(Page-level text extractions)
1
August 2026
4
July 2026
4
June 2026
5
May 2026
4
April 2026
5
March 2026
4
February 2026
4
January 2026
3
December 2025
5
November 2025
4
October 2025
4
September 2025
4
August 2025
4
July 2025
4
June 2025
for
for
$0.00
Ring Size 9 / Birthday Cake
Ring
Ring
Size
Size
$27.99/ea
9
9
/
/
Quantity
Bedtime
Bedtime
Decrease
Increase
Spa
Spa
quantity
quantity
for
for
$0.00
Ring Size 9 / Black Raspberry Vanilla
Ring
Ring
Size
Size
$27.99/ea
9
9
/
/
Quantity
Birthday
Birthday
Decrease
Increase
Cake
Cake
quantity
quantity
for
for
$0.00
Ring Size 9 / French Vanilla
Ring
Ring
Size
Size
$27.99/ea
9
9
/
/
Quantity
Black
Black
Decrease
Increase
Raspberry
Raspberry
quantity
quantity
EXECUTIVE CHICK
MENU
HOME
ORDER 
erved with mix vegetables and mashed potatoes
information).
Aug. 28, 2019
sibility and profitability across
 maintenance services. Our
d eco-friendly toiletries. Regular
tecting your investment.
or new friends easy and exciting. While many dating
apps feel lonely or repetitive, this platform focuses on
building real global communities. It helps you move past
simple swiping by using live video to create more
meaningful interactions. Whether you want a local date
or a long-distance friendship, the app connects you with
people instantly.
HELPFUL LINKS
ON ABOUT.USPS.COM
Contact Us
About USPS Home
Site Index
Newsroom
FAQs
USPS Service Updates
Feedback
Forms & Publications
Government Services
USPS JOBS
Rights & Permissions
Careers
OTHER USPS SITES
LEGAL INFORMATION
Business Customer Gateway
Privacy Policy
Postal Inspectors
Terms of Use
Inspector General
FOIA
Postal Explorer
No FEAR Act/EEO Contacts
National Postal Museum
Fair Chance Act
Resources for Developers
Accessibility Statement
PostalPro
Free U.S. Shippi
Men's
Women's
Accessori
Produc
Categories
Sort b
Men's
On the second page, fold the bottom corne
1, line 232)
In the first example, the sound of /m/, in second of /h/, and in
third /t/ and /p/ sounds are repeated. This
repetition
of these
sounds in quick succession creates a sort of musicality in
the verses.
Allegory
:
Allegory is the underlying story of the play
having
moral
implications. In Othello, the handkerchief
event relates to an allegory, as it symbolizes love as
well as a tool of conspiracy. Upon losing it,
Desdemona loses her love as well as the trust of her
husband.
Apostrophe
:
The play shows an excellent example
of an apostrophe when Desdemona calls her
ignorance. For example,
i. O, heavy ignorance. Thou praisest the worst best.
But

PROBLEM REQUIREMENTS =
In the stretch from the start of the data through the line that contains "meaningful interactions. Whether", swap "Decrease" for "Reduce" and leave everything else the same.

TASK ANSWER =
1
August 2026
4
July 2026
4
June 2026
5
May 2026
4
April 2026
5
March 2026
4
February 2026
4
January 2026
3
December 2025
5
November 2025
4
October 2025
4
September 2025
4
August 2025
4
July 2025
4
June 2025
for
for
$0.00
Ring Size 9 / Birthday Cake
Ring
Ring
Size
Size
$27.99/ea
9
9
/
/
Quantity
Bedtime
Bedtime
Reduce
Increase
Spa
Spa
quantity
quantity
for
for
$0.00
Ring Size 9 / Black Raspberry Vanilla
Ring
Ring
Size
Size
$27.99/ea
9
9
/
/
Quantity
Birthday
Birthday
Reduce
Increase
Cake
Cake
quantity
quantity
for
for
$0.00
Ring Size 9 / French Vanilla
Ring
Ring
Size
Size
$27.99/ea
9
9
/
/
Quantity
Black
Black
Reduce
Increase
Raspberry
Raspberry
quantity
quantity
EXECUTIVE CHICK
MENU
HOME
ORDER 
erved with mix vegetables and mashed potatoes
information).
Aug. 28, 2019
sibility and profitability across
 maintenance services. Our
d eco-friendly toiletries. Regular
tecting your investment.
or new friends easy and exciting. While many dating
apps feel lonely or repetitive, this platform focuses on
building real global communities. It helps you move past
simple swiping by using live video to create more
meaningful interactions. Whether you want a local date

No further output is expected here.